記事2では、「血流維持型血管内視鏡」によって明らかとなった大動脈プラーク*の自然破綻についてお話ししました。大動脈プラークの自然破綻は日常的に起きていることが分かり、それによって末梢の細い血管で塞栓症が起きていると考えられます。そして、これを突き詰めることで、これまで原因不明とされてきた病気の解明が進む可能性があります。
今回は、血流維持型血管内視鏡の開発者である、大阪暁明館病院 特別顧問の児玉和久先生と、大動脈プラークの自然破綻に関する研究を行っている大阪暁明館病院 心臓血管病センターの小松誠先生にお話を伺います。

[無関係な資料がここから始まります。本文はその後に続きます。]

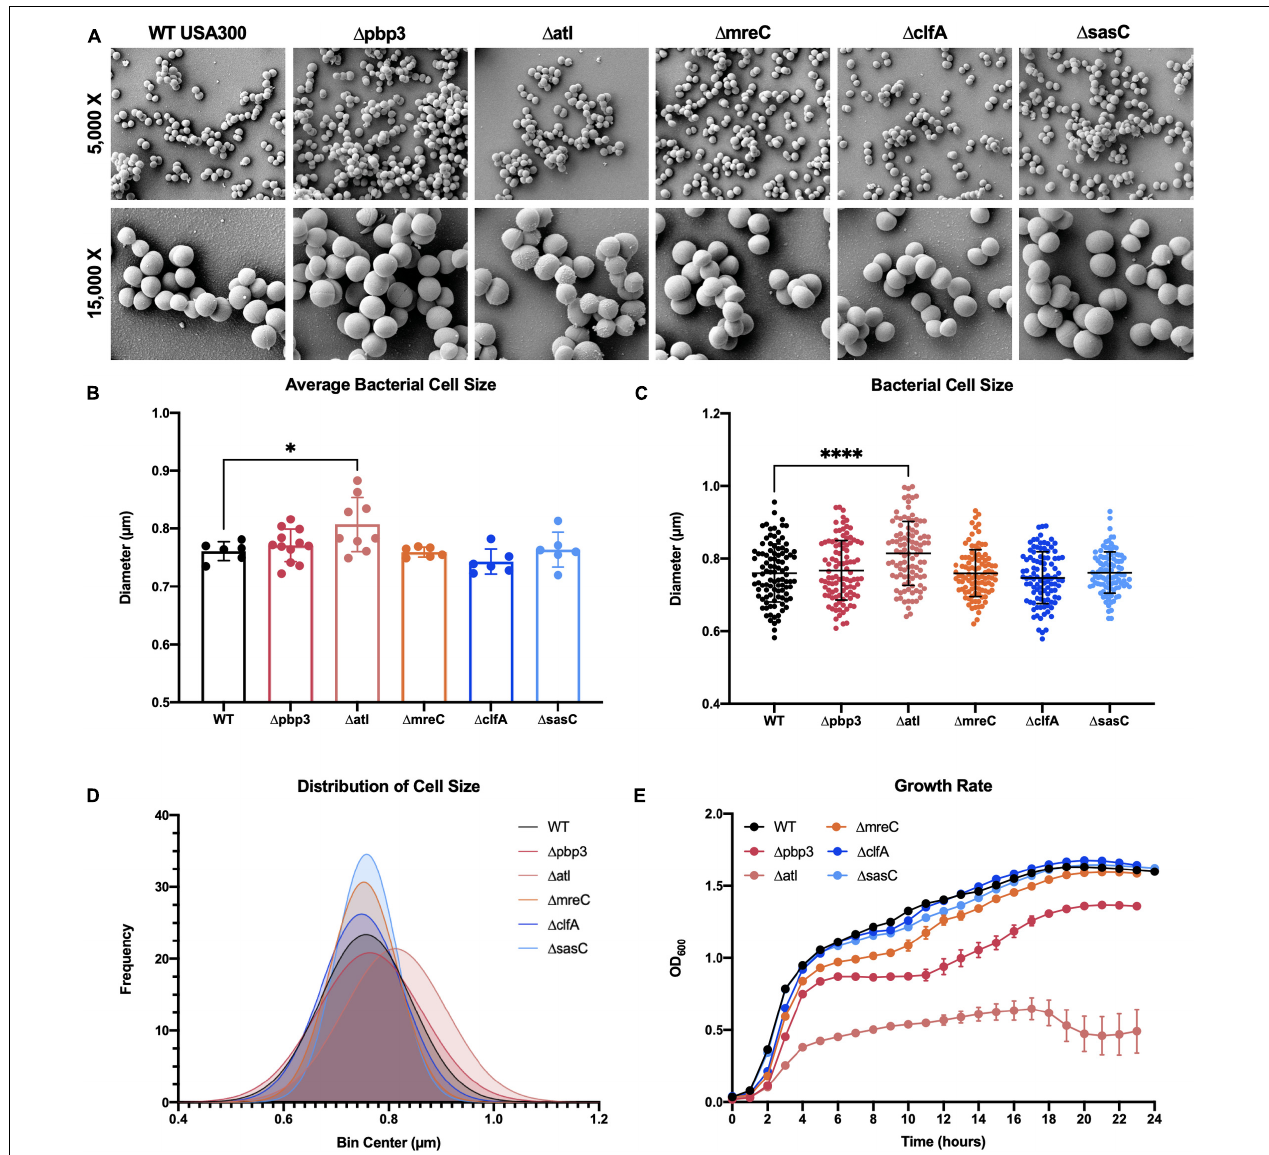
FIGURE 2 | Staphylococcus aureus deletion mutant cell morphology and growth rate characterization. Cultures of WT USA300 and (cid:49) pbp3, (cid:49) atl, (cid:49) mreC, (cid:49) clfA, and (cid:49) sasC were grown on glass coverslips and processed for scanning electron microscopy (SEM; n = 3 independent replicates). Representative images are shown to illustrate the absence of gross morphological differences in all mutant stains besides the (cid:49) atl mutant strain (A) . The (cid:49) atl mutant shows characteristic “rough” cell wall, particularly in regions of older peptidoglycan (magnified in Figure 3 ). Bacterial cell size was quantified as the maximum cell diameter from at least six SEM images ( B ; average size per image, n > 6) and the data for each bacterium with mean and SD presented ( C ; by one-way ANOVA with Dunnett’s post-hoc test for multiple comparisons vs. WT, n = 100). A Gaussian curve was fit to a histogram of cell sizes to visualize the distribution of cell diameters for each genotype (D) . WT and deletion mutants were grown in liquid culture and measured by optical density at 600 nm hourly for 24 h. The (cid:49) pbp3 mutant showed significantly reduced growth during stationary phase, and (cid:49) atl showed extremely hindered growth through all phases (E) . Growth rate was evaluated by via two-way ANOVA with Dunnett’s post-hoc for multiple comparisons vs. WT ( n = 3, data presented as mean ± SEM). Strains (cid:49) atl and (cid:49) pbp3 were significantly different from WT at time points 3–23 and 8–23 h, respectively ( p < 0.05).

プラーク…動脈硬化によって動脈内膜に脂質などの物質が沈着して盛り上がったもの。
※記事1は『人生100年時代を健やかに–健康寿命を長く生きるために』を、記事2は『大動脈を中からみて病気を発見する−血管内視鏡が新しい医学をもたらす』をご覧ください。
記事1、記事2でお話ししてきたように、「血流維持型血管内視鏡(以下、血管内視鏡)」が登場するまで、生きている人間の大動脈の中を実像でみる技術はありませんでした。そのため、大動脈の動脈硬化によって生じるプラークについては、主に病理解剖の組織から得られる情報しかなく、実際については明らかでないことが多くありました。
しかし、血管内視鏡で大動脈をみてみると、大動脈プラークに関してさまざまなことが明らかとなり、またこれまでの常識とは大きく異なることが分かったのです。
それらをまとめると、以下のようになります。
上の表からも分かるように、これまで主にカテーテル操作によって生じると考えられていた大動脈プラークの破綻は、日常的に自然に起きていることが明らかとなりました。
そして下の絵のように、多くのコレステロール結晶が血管内を飛散している様子も血管内視鏡で分かったのです。
それでは、大動脈プラークの自然破綻は、私たちの体にどのような影響を及ぼしているのでしょうか。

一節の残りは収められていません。